Benzene on the big screen
It’s often a surprising delight when molecules crop up in pop culture. Earlier this year, while sitting in a theater watching the UK-based zombie thriller 28 Years Later, this horror-loving Newscriptster was tickled when benzene got a shout out.
Benzene’s big moment comes when Erik, a marooned Swedish soldier (played by Edvin Ryding), has just rescued the main characters—Isla (Jodie Comer) and Spike (Alfie Williams)—from people infected with a rage virus, who violently chase the mother-son duo into an abandoned gas station’s convenience store.
As soon as Isla enters the building, she starts choking on a layer of purplish gas swirling at eye level. Still, the two heroes push forward, desperate to escape their enraged pursuers. Then, when all hope seems lost, a stranger—Erik—opens a skylight, shouts to “get down,” and fires his rifle into the store at the infected. The building explodes. The infected burn to a crisp. Erik, Isla, and Spike walk away shaken but unscathed.
“What happened?” asks a stunned Spike.
“Benzene. Vaporized. Built up over the years,” Erik confidently replies.
It was a serious moment, but this Newscriptster couldn’t help but chuckle, appreciating the artistic license taken by representing a colorless gas denser than air as a buoyant, swirling purple haze. Then a question arose: Small amounts of benzene are present in gasoline, but could the molecule really be blamed for such an explosion?
Gasoline is made of hydrocarbons of varying lengths, including n-paraffins, isoparaffins, cyclic paraffins, olefins, and aromatics, says Suzanne Golisz, a petroleum chemist who has worked in the industry for over a decade. For the last century, “refiners have added antioxidants into their gasoline to prevent gum formation and keep the fuel stable,” she tells Newscripts.
But antioxidants can’t stabilize gasoline indefinitely. So, 28 years after societal collapse, “the things that would be reactive, like olefins, can start to form oligomers and polymers, which would end up being like a sticky residue,” Golisz says. However, “I can’t envision any way that you are making benzene just from the degradation of gasoline,” she adds.
Over the years, as large hydrocarbons became gummy, lightweight hydrocarbons would evaporate. But the gases wouldn’t accumulate in the nearby convenience store, Golisz says. “It would be underground, in a tank, that anything would potentially build up,” she says. Unconnected to the store, any vapors that escaped—which, in the early years of an apocalypse might include benzene—would simply float away, giving little opportunity for a cinematic explosion decades later. Sorry, Erik.
Chemistry takes the cake
Another, far friendlier pop culture export from the UK has delighted US-based audiences for years: the Great British Bake Off (known stateside as the Great British Baking Show). But even baking-savvy fans may have faced a cake apocalypse while replicating a recipe in the most recent season’s semifinal episode if they weren’t aware of kitchen chemistry.

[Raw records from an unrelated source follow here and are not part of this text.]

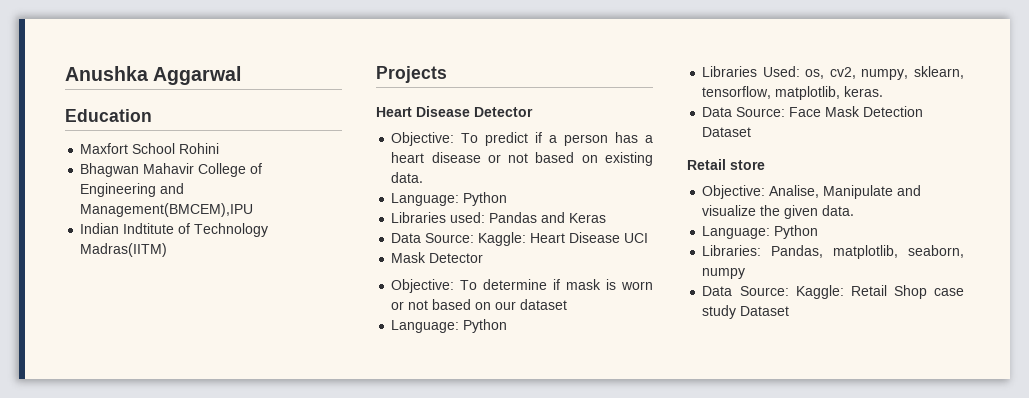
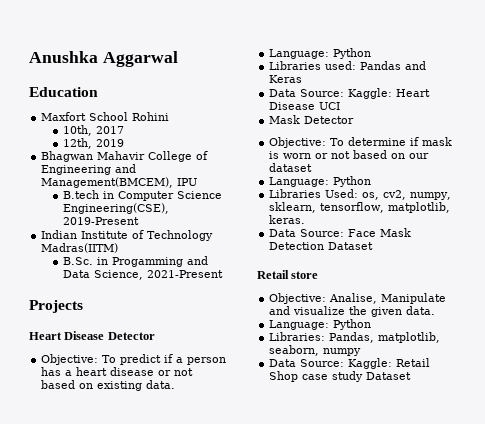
(220, 148) none -> [62,125,124,136] [62,138,124,149] // 10th, 2017 // 12th, 2019
[80,203,254,217] Management(BMCEM),IPU -> [41,177,198,188] [62,190,222,201] [62,203,169,214] [62,217,139,225] Management(BMCEM), IPU // B.tech in Computer Science Engineering(CSE), 2019-Present
[123,223,175,234] Indtitute -> [81,231,129,239] Institute
(168, 250) none -> [62,256,208,267] [62,270,223,280] // B.Sc. in Progamming and Data Science, 2021-Present

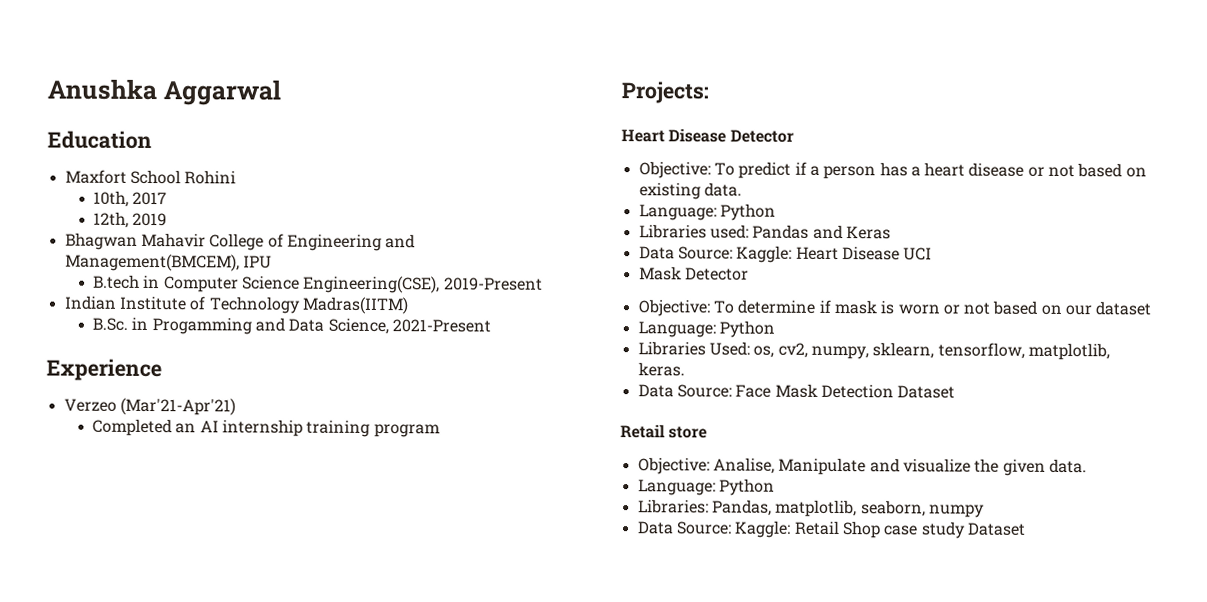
[29,300,83,313] Projects -> [46,358,162,382] [63,397,236,416] [91,418,440,438] [621,81,709,104] Experience // Verzeo (Mar'21-Apr'21) // Completed an AI internship training program // Projects:

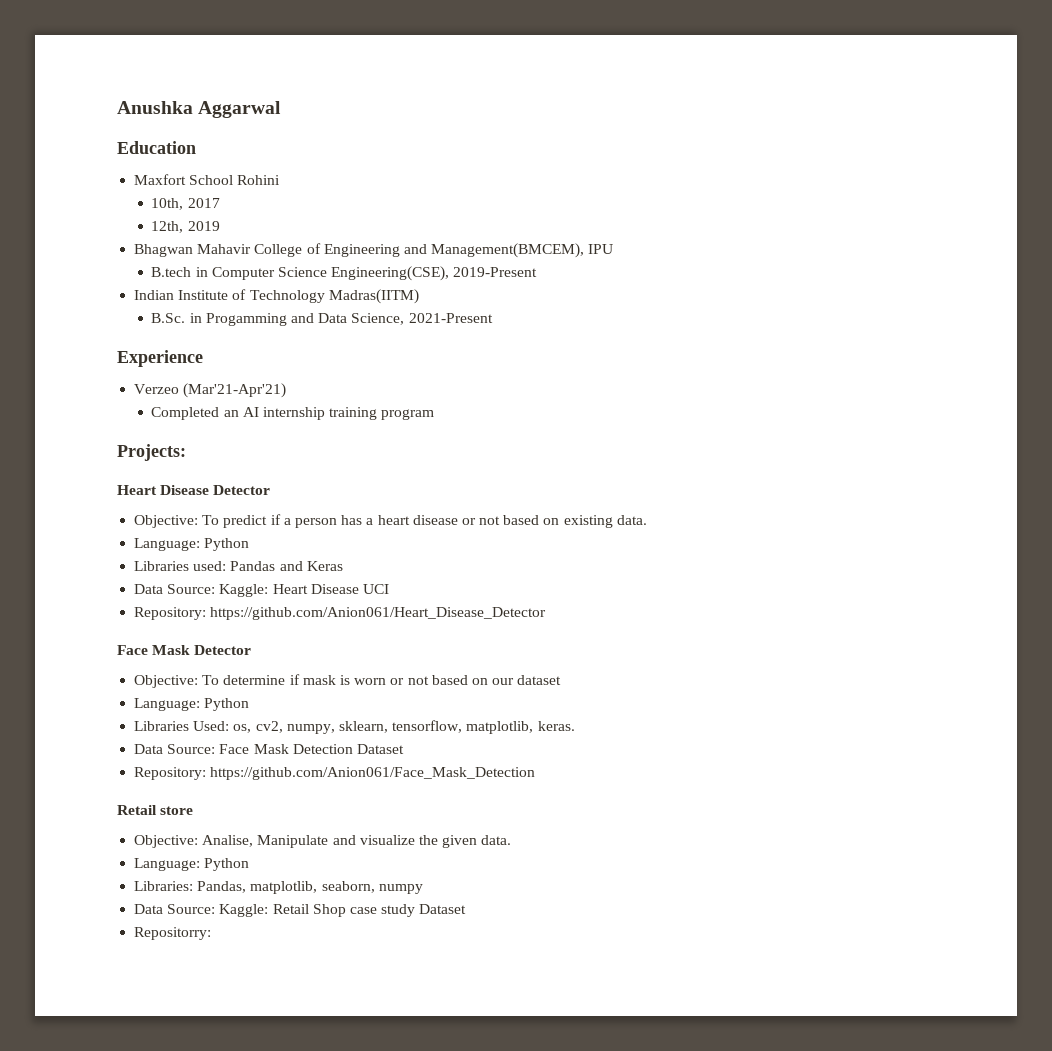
(933, 254) none -> [134,607,547,620] [117,645,148,655] Repository: https://github.com/Anion061/Heart_Disease_Detector // Face
(956, 392) none -> [134,767,536,780] // Repository: https://github.com/Anion061/Face_Mask_Detection
(1026, 529) none -> [134,927,212,940] // Repositorry:

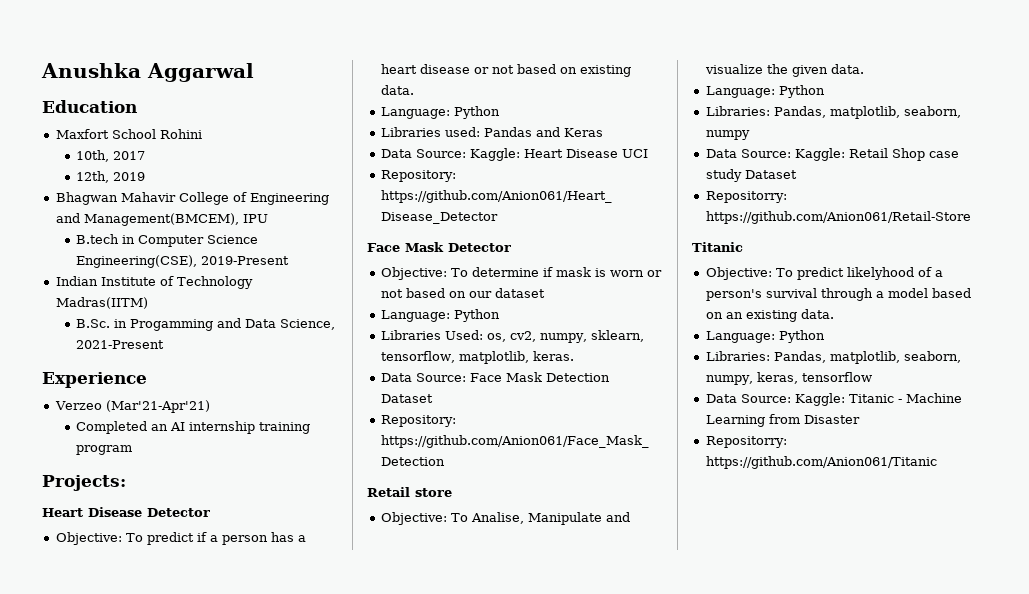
(199, 841) none -> [450,513,468,522] To
(212, 933) none -> [705,211,971,224] [692,242,743,252] [705,267,943,280] [705,288,971,301] [705,309,834,322] [705,330,825,343] [705,351,961,364] [705,372,872,385] [705,393,962,406] [705,414,860,427] [705,436,787,448] [705,456,937,469] https://github.com/Anion061/Retail-Store // Titanic // Objective: To predict likelyhood of a person's survival through a model based on an existing data. // Language: Python // Libraries: Pandas, matplotlib, seaborn, numpy, keras, tensorflow // Data Source: Kaggle: Titanic - Machine Learning from Disaster // Repositorry: https://github.com/Anion061/Titanic

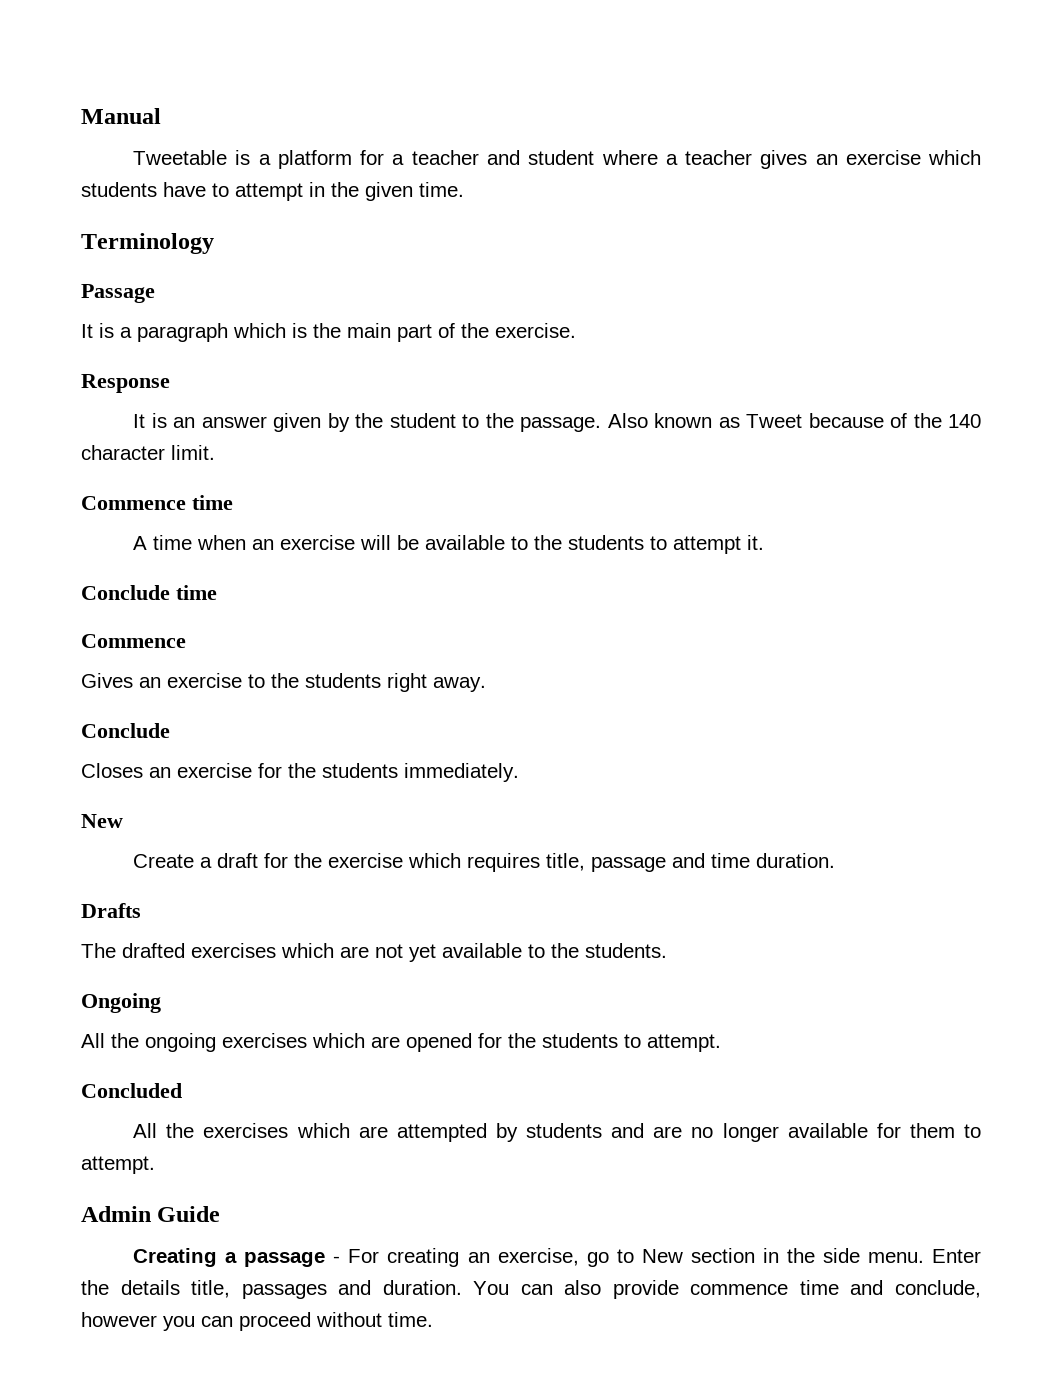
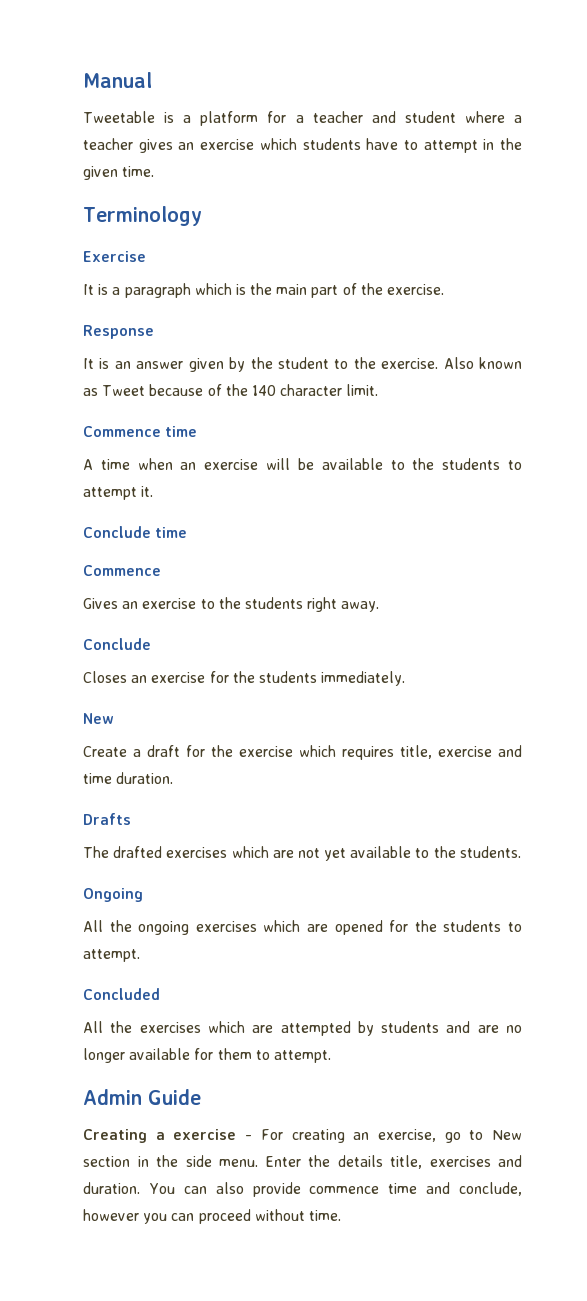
[81,284,155,303] Passage -> [83,251,146,262] Exercise
[520,417,602,432] passage. -> [381,358,439,369] exercise.
[591,857,667,872] passage -> [438,746,492,757] exercise
[244,1252,326,1267] passage -> [173,1129,237,1140] exercise
[241,1284,327,1299] passages -> [429,1156,491,1167] exercises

The final four contestants were tasked with constructing a dazzling framboisier cake, topped with a sugar dome. To make the dome, the bakers needed to heat sugar, water, and glucose syrup to 150 °C. The high temperature forces most water to evaporate from the liquid sugar, which can then be poured onto plastic wrapped tautly over a bowl. With a metal cake ring and gentle pressure, the liquid sugar can be ballooned then cooled into a crystal-clear dome.
US-based bakers who may have tried the trick will have discovered that the most common type of plastic wrap in US homes is made from low-density polyethylene, which starts to melt at 105 °C. So instead of acting as a dome-forming flexible surface, the plastic wrap melts and the sugar falls right through, which results in a crystallizing puddle. But unsuccessful bakers are in good company with this season’s Bake Off contestants. Although the bakers’ cling film—likely made from higher-melting-point polyvinyl chloride—held, every sugar dome was a disaster.